= Text shown =
+++

4
$\begingroup$

In a discussion on MO, I found someone claiming the following:

Proposition: For a commutative unital ring $R$, the following are equivalent:

(i) every submodule of a free $R$-module is free;
(ii) every ideal $I\!\trianglelefteq\!R$ is free as a $R$-module;
(iii) $R$ is a PID.

Proof: (i)$\Rightarrow$(ii) is obvious.

(iii)$\Rightarrow$(i) is theorem 8.6.1 in Grillet's Abstract Algebra.

But how can I prove (ii)$\Rightarrow$(iii)? I have to prove that $xy=0$ implies $x=0$ or $y=0$; and also that every $I\!\trianglelefteq\!R$ is of the form $I=(a)$. We know every $I\!\trianglelefteq\!R$ has a basis $B=\{b_i;i\!\in\!I\}$ and therefore $I\cong R^{(B)}$.

1 Answers 1

6

Re-written, for clarity

Lemma 1: A non-zero free $R$-module is either isomorphic to $R$ or contains a sub-module isomorphic to $R\oplus R$.

Proof: Obvious

Lemma 2: If $I\!\trianglelefteq\!R$, then $I$ cannot contain a sub-module isomorphic to $R\oplus R$.

Proof: If $I$ contains a sub-module isomorphic to $R\oplus R$, then there are $x_1,x_2\in I$ such that $\forall r_1,r_2\in R: r_1x_1 + r_2x_2 = 0$ if and only if $r_1=r_2=0.$ But we can see that $x_2(x_1) + (-x_2)x_1 = 0$, so such $x_1,x_2$ cannot exist.

+++

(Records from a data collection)

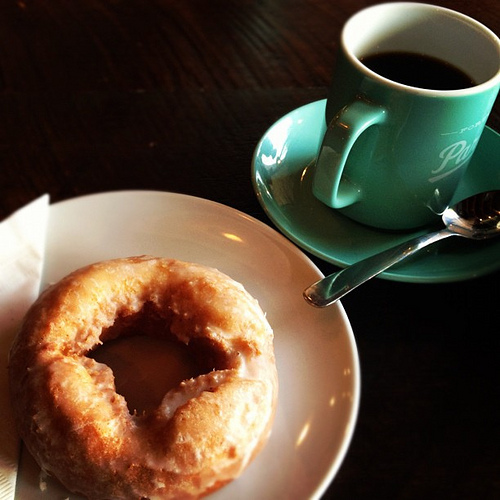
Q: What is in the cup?
A: Coffee.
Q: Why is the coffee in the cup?
A: To drink.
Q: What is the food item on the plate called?
A: Doughnut.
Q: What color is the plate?
A: White.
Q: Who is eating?
A: No one.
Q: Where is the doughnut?
A: On the plate.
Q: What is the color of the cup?
A: Green.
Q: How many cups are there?
A: One.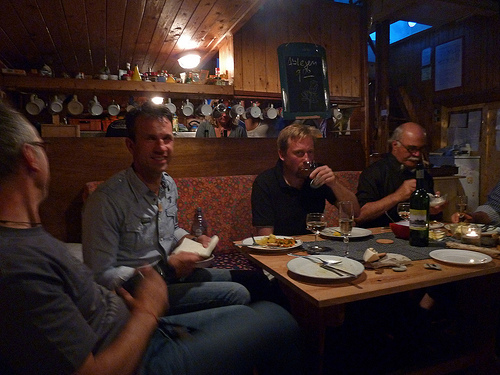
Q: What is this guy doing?
A: Drinking.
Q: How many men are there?
A: Four.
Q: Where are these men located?
A: Restaurant.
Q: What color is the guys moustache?
A: Gray.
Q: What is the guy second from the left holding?
A: Napkin.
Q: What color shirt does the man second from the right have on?
A: Black.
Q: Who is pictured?
A: A group of men.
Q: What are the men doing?
A: Eating, drinking, and talking.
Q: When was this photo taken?
A: In the evening.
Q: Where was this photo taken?
A: At a bar and restaurant.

+++

= Exercises =
a – In the thread, where can the proof that (iii) implies (i) be found?
b – List the conditions that the proposition in the thread states to be equivalent for a commutative unital ring R.
These rows have no connection to the thread.

= Task results =
a – It is theorem 8.6.1 in Grillet's Abstract Algebra.

b –
- Every submodule of a free R-module is free.
- Every ideal of R is free as an R-module.
- R is a PID.